• _Problem details_
Using the entries that follow, give the number of lines containing the string "word". Write nothing besides that number.

• _Information_
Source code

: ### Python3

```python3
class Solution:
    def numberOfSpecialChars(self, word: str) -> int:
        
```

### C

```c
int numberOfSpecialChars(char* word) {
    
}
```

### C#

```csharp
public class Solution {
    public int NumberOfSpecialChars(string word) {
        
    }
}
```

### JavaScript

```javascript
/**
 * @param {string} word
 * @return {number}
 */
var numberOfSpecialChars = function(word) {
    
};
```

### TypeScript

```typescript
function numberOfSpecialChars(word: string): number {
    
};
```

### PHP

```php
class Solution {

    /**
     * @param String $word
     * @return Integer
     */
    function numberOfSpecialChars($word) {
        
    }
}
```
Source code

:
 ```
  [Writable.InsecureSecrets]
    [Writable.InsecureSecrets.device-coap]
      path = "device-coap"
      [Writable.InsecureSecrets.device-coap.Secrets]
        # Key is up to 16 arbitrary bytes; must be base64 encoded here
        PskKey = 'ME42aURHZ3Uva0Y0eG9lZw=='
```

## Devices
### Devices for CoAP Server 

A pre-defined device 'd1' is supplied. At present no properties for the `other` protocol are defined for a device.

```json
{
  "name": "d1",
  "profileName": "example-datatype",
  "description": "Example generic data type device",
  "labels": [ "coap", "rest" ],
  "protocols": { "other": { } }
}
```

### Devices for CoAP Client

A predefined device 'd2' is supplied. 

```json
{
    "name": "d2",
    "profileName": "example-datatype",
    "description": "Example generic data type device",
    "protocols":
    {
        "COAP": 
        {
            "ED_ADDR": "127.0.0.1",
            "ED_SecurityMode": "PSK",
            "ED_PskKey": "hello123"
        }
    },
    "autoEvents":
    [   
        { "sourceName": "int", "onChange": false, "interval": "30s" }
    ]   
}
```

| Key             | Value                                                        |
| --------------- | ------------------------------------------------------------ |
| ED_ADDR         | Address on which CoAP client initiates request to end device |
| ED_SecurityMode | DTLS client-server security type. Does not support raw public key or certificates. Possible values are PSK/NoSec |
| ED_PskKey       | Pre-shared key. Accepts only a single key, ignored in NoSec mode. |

• _Your response_
8